The Massachusetts Correction Officers Federated Union argued in its lawsuit that Baker’s mandate, which does not include a testing alternative, violates the contract clause of the Constitution and unlawfully infringes on union members’ right to decline unwanted medical treatment without losing their job. The union also filed seeking a preliminary injunction to prevent the Baker administration from enforcing the vaccine policy until the merits of its case against the governor are decided.

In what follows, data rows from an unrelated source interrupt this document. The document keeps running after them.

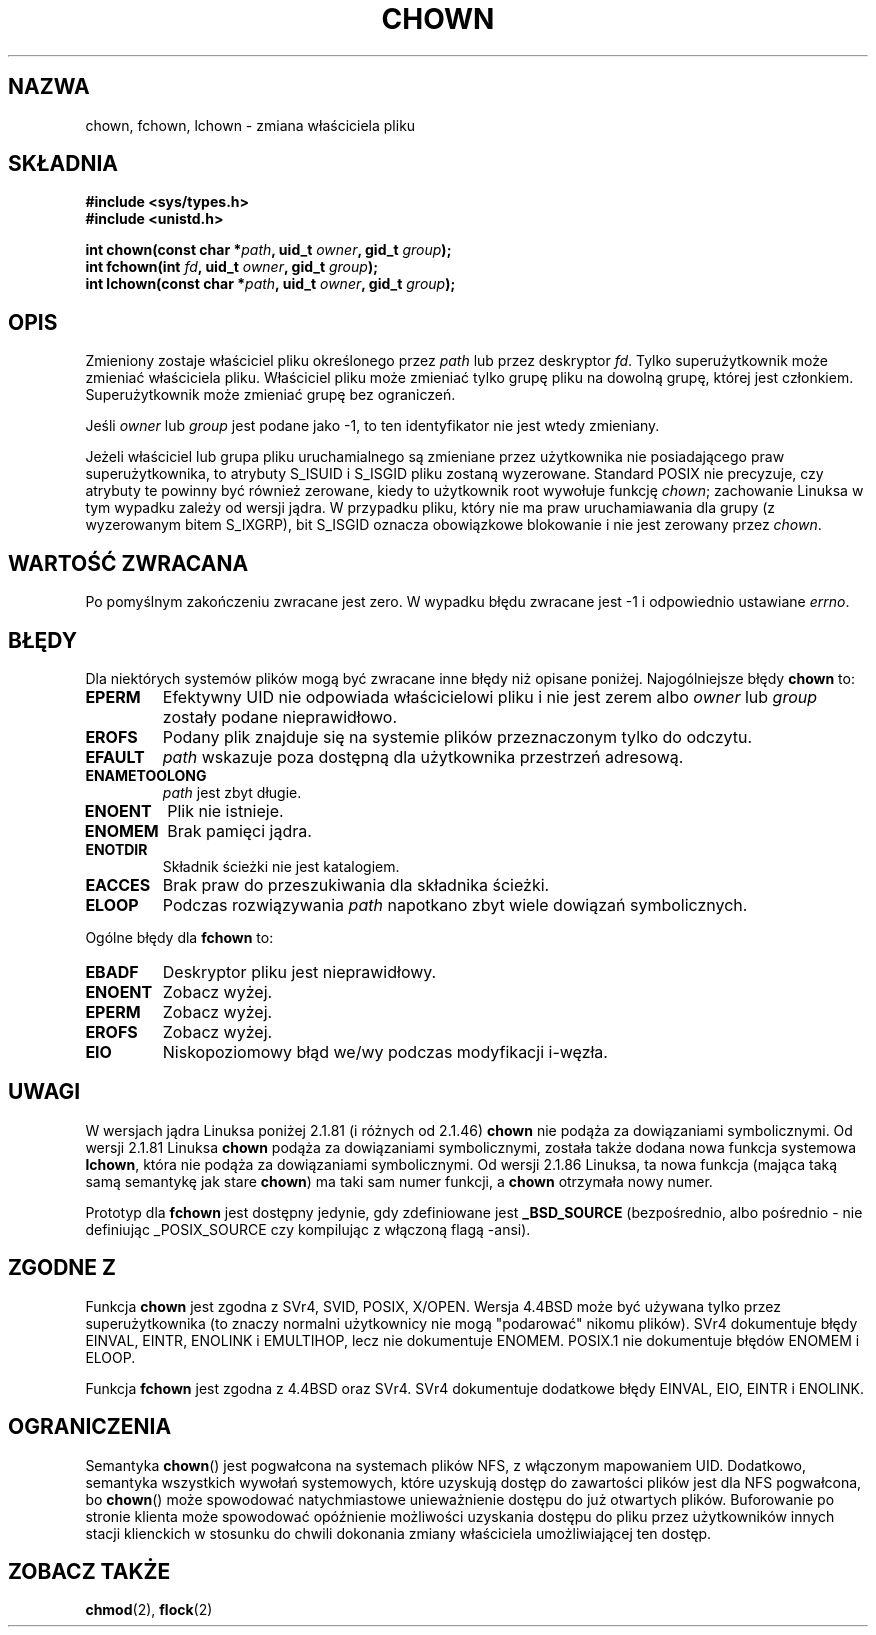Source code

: .\" Hey Emacs! This file is -*- nroff -*- source.
.\"
.\" Copyright (c) 1992 Drew Eckhardt (drew@cs.colorado.edu), March 28, 1992
.\" Copyright (c) 1998 Andries Brouwer (aeb@cwi.nl)
.\"
.\" Permission is granted to make and distribute verbatim copies of this
.\" manual provided the copyright notice and this permission notice are
.\" preserved on all copies.
.\"
.\" Permission is granted to copy and distribute modified versions of this
.\" manual under the conditions for verbatim copying, provided that the
.\" entire resulting derived work is distributed under the terms of a
.\" permission notice identical to this one
.\"
.\" Since the Linux kernel and libraries are constantly changing, this
.\" manual page may be incorrect or out-of-date.  The author(s) assume no
.\" responsibility for errors or omissions, or for damages resulting from
.\" the use of the information contained herein.  The author(s) may not
.\" have taken the same level of care in the production of this manual,
.\" which is licensed free of charge, as they might when working
.\" professionally.
.\"
.\" Formatted or processed versions of this manual, if unaccompanied by
.\" the source, must acknowledge the copyright and authors of this work.
.\"
.\" Modified by Michael Haardt <michael@moria.de>
.\" Modified Wed Jul 21 21:53:01 1993 by Rik Faith <faith@cs.unc.edu>
.\" Modified Tue Jul  9 13:59:51 1996 by Andries Brouwer <aeb@cwi.nl>
.\" Modified Wed Nov  6 03:49:07 1996 by Eric S. Raymond <esr@thyrsus.com>
.\" Modified Sun May 18 10:34:09 1997 by Michael Haardt <michael@cantor.informatik.rwth-aachen.de>
.\" Translation (c) 1998 Przemek Borys <pborys@dione.ids.pl>
.\" Last update: A. Krzysztofowicz <ankry@mif.pg.gda.pl>, Jan 2002,
.\"              manpages 1.47
.\"
.TH CHOWN 2 1997-05-18 "Linux 2.1.81" "Podręcznik programisty Linuksa"
.SH NAZWA
chown, fchown, lchown \- zmiana właściciela pliku
.SH SKŁADNIA
.B #include <sys/types.h>
.br
.B #include <unistd.h>
.sp
.BI "int chown(const char *" path ", uid_t " owner ", gid_t " group );
.br
.BI "int fchown(int " fd ", uid_t " owner ", gid_t " group );
.br
.BI "int lchown(const char *" path ", uid_t " owner ", gid_t " group );
.SH OPIS
Zmieniony zostaje właściciel pliku określonego przez
.I path
lub przez deskryptor
.IR fd .
Tylko superużytkownik może zmieniać właściciela pliku. Właściciel pliku może
zmieniać tylko grupę pliku na dowolną grupę, której jest członkiem.
Superużytkownik może zmieniać grupę bez ograniczeń.

Jeśli
.I owner
lub
.I group
jest podane jako \-1, to ten identyfikator nie jest wtedy zmieniany.

Jeżeli właściciel lub grupa pliku uruchamialnego są zmieniane przez
użytkownika nie posiadającego praw superużytkownika, to atrybuty S_ISUID
i S_ISGID pliku zostaną wyzerowane. Standard POSIX nie precyzuje, czy
atrybuty te powinny być również zerowane, kiedy to użytkownik root wywołuje
funkcję
.IR chown ;
zachowanie Linuksa w tym wypadku zależy od wersji jądra.
W przypadku pliku, który nie ma praw uruchamiawania dla grupy (z wyzerowanym
bitem S_IXGRP), bit S_ISGID oznacza obowiązkowe blokowanie i nie jest
zerowany przez
.IR chown .

.SH "WARTOŚĆ ZWRACANA"
Po pomyślnym zakończeniu zwracane jest zero. W wypadku błędu zwracane jest
\-1 i odpowiednio ustawiane
.IR errno .
.SH BŁĘDY
Dla niektórych systemów plików mogą być zwracane inne błędy niż opisane
poniżej. Najogólniejsze błędy
.B chown
to:

.TP
.B EPERM
Efektywny UID nie odpowiada właścicielowi pliku i nie jest zerem albo
.I owner
lub
.I group
zostały podane nieprawidłowo.
.TP
.B EROFS
Podany plik znajduje się na systemie plików przeznaczonym tylko do odczytu.
.TP
.B EFAULT
.I path
wskazuje poza dostępną dla użytkownika przestrzeń adresową.
.TP
.B ENAMETOOLONG
.I path
jest zbyt długie.
.TP
.B ENOENT
Plik nie istnieje.
.TP
.B ENOMEM
Brak pamięci jądra.
.TP
.B ENOTDIR
Składnik ścieżki nie jest katalogiem.
.TP
.B EACCES
Brak praw do przeszukiwania dla składnika ścieżki.
.TP
.B ELOOP
Podczas rozwiązywania
.I path
napotkano zbyt wiele dowiązań symbolicznych.
.PP
Ogólne błędy dla
.B fchown
to:
.TP
.B EBADF
Deskryptor pliku jest nieprawidłowy.
.TP
.B ENOENT
Zobacz wyżej.
.TP
.B EPERM
Zobacz wyżej.
.TP
.B EROFS
Zobacz wyżej.
.TP
.B EIO
Niskopoziomowy błąd we/wy podczas modyfikacji i-węzła.
.SH UWAGI
W wersjach jądra Linuksa poniżej 2.1.81 (i różnych od 2.1.46)
.B chown
nie podąża za dowiązaniami symbolicznymi.
Od wersji 2.1.81 Linuksa
.B chown
podąża za dowiązaniami symbolicznymi, została także dodana nowa funkcja
systemowa
.BR lchown ,
która nie podąża za dowiązaniami symbolicznymi.
Od wersji 2.1.86 Linuksa, ta nowa funkcja (mająca taką samą semantykę
jak stare
.BR chown )
ma taki sam numer funkcji, a
.B chown
otrzymała nowy numer.
.LP
Prototyp dla
.B fchown
jest dostępny jedynie, gdy zdefiniowane jest
.B _BSD_SOURCE
(bezpośrednio, albo pośrednio - nie definiując _POSIX_SOURCE czy
kompilując z włączoną flagą -ansi).
.SH "ZGODNE Z"
Funkcja
.B chown
jest zgodna z SVr4, SVID, POSIX, X/OPEN. Wersja 4.4BSD może być używana
tylko przez superużytkownika (to znaczy normalni użytkownicy nie mogą
"podarować" nikomu plików).
SVr4 dokumentuje błędy EINVAL, EINTR, ENOLINK i EMULTIHOP, lecz nie
dokumentuje ENOMEM. POSIX.1 nie dokumentuje błędów ENOMEM i ELOOP.
.PP
Funkcja
.B fchown
jest zgodna z 4.4BSD oraz SVr4.
SVr4 dokumentuje dodatkowe błędy EINVAL, EIO, EINTR i ENOLINK.
.SH OGRANICZENIA
Semantyka \fBchown\fP() jest pogwałcona na systemach plików NFS, z włączonym
mapowaniem UID. Dodatkowo, semantyka wszystkich wywołań systemowych, które
uzyskują dostęp do zawartości plików jest dla NFS pogwałcona, bo \fBchown\fP()
może spowodować natychmiastowe unieważnienie dostępu do już otwartych plików.
Buforowanie po stronie klienta może spowodować opóźnienie możliwości uzyskania
dostępu do pliku przez użytkowników innych stacji klienckich w stosunku do
chwili dokonania zmiany właściciela umożliwiającej ten dostęp.
.SH "ZOBACZ TAKŻE"
.BR chmod (2),
.BR flock (2)
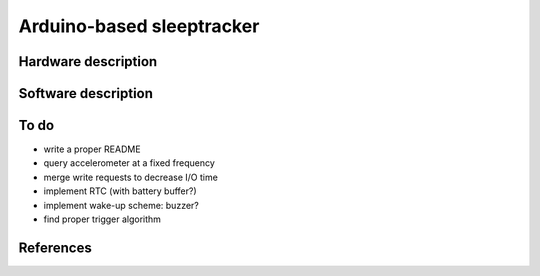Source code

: Arduino-based sleeptracker
==========================

Hardware description
--------------------

Software description
--------------------

To do
-----

* write a proper README
* query accelerometer at a fixed frequency
* merge write requests to decrease I/O time
* implement RTC (with battery buffer?)
* implement wake-up scheme: buzzer?
* find proper trigger algorithm

References
----------
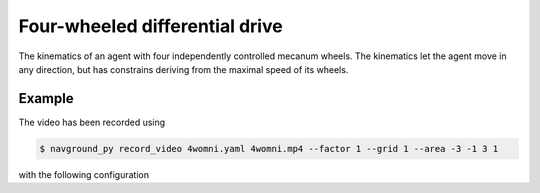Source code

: ===============================
Four-wheeled differential drive
===============================

The kinematics of an agent with four independently controlled mecanum wheels.
The kinematics let the agent move in any direction, but has constrains deriving from the maximal speed of its wheels. 

Example
=======

.. video:: 4womni.mp4
  :loop:
  :width: 780

The video has been recorded using

.. code-block:: console

   $ navground_py record_video 4womni.yaml 4womni.mp4 --factor 1 --grid 1 --area -3 -1 3 1

with the following configuration

.. literalinclude :: 4womni.yaml
   :language: YAML








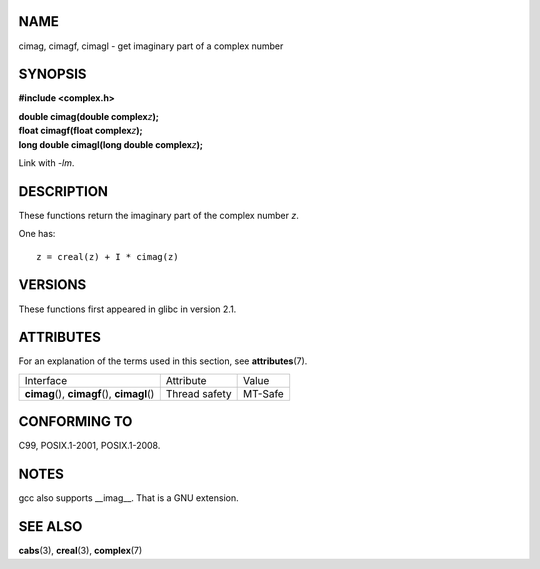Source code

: NAME
====

cimag, cimagf, cimagl - get imaginary part of a complex number

SYNOPSIS
========

**#include <complex.h>**

| **double cimag(double complex**\ *z*\ **);**
| **float cimagf(float complex**\ *z*\ **);**
| **long double cimagl(long double complex**\ *z*\ **);**

Link with *-lm*.

DESCRIPTION
===========

These functions return the imaginary part of the complex number *z*.

One has:

::

       z = creal(z) + I * cimag(z)

VERSIONS
========

These functions first appeared in glibc in version 2.1.

ATTRIBUTES
==========

For an explanation of the terms used in this section, see
**attributes**\ (7).

============================================= ============= =======
Interface                                     Attribute     Value
**cimag**\ (), **cimagf**\ (), **cimagl**\ () Thread safety MT-Safe
============================================= ============= =======

CONFORMING TO
=============

C99, POSIX.1-2001, POSIX.1-2008.

NOTES
=====

gcc also supports \__imag__. That is a GNU extension.

SEE ALSO
========

**cabs**\ (3), **creal**\ (3), **complex**\ (7)
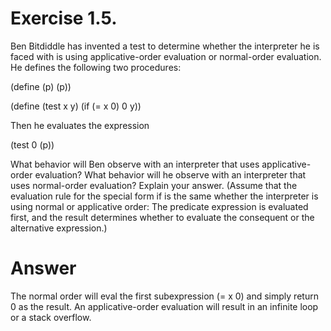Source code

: * Exercise 1.5.  
Ben Bitdiddle has invented a test to determine whether
the interpreter he is faced with is using applicative-order evaluation
or normal-order evaluation. He defines the following two procedures:


(define (p) (p))

(define (test x y)
  (if (= x 0)
      0
      y))

Then he evaluates the expression

(test 0 (p))

What behavior will Ben observe with an interpreter that uses
applicative-order evaluation? What behavior will he observe with an
interpreter that uses normal-order evaluation? Explain your
answer. (Assume that the evaluation rule for the special form if is
the same whether the interpreter is using normal or applicative order:
The predicate expression is evaluated first, and the result determines
whether to evaluate the consequent or the alternative expression.) 


* Answer

The normal order will eval the first subexpression (= x 0) and
simply return 0 as the result. An applicative-order evaluation will
result in an infinite loop or a stack overflow.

“The reality is succeeding in this lawsuit is a huge uphill battle, and unfortunately the odds are against us. However, we are not changing our approach. We feel strongly that ‘this is the hill’…,” Corey Scafidi, the union’s executive secretary, wrote in a memo to members last Friday.
Scafidi said staffing will be at “absolutely critical levels” if officers quit or are fired as a result of the vaccine policy. A state Superior Court judge last week denied the request made by the State Police Association of Massachusetts for an injunction to block the implementation of the vaccine mandate while the union continues to negotiate with the administration.
The State Police union says 80 percent of its members are vaccinated, but it is seeking a regular testing alternative for those who do not want to get the shot and claims that dozens of troopers have filed their intent to resign over the policy. MCOFU also has a complaint pending before the Department of Labor Relations.
Scafidi said the department by Oct. 6 must begin hearing that case, which claims that Baker failed to properly negotiate with the union. In the meantime, MCOFU shared with its members what it said was guidance from the state’s Office of Employee Relations outlining how employees can comply with the vaccine policy ahead of the Oct. 17 deadline.
The guidance states that employees who refuse to be vaccinated should be offered the chance to voluntarily resign, but those who don’t should be suspended first for five days and then 10 days before they are fired. “To be clear, the MCOFU Executive Board did not negotiate these terms, nor is MCOFU in agreement with them. We are adamantly opposed to them,” Scafidi wrote.
The governor’s office said it does not comment on pending litigation and would not provide any information about whether agreements with other public employee unions had been reached.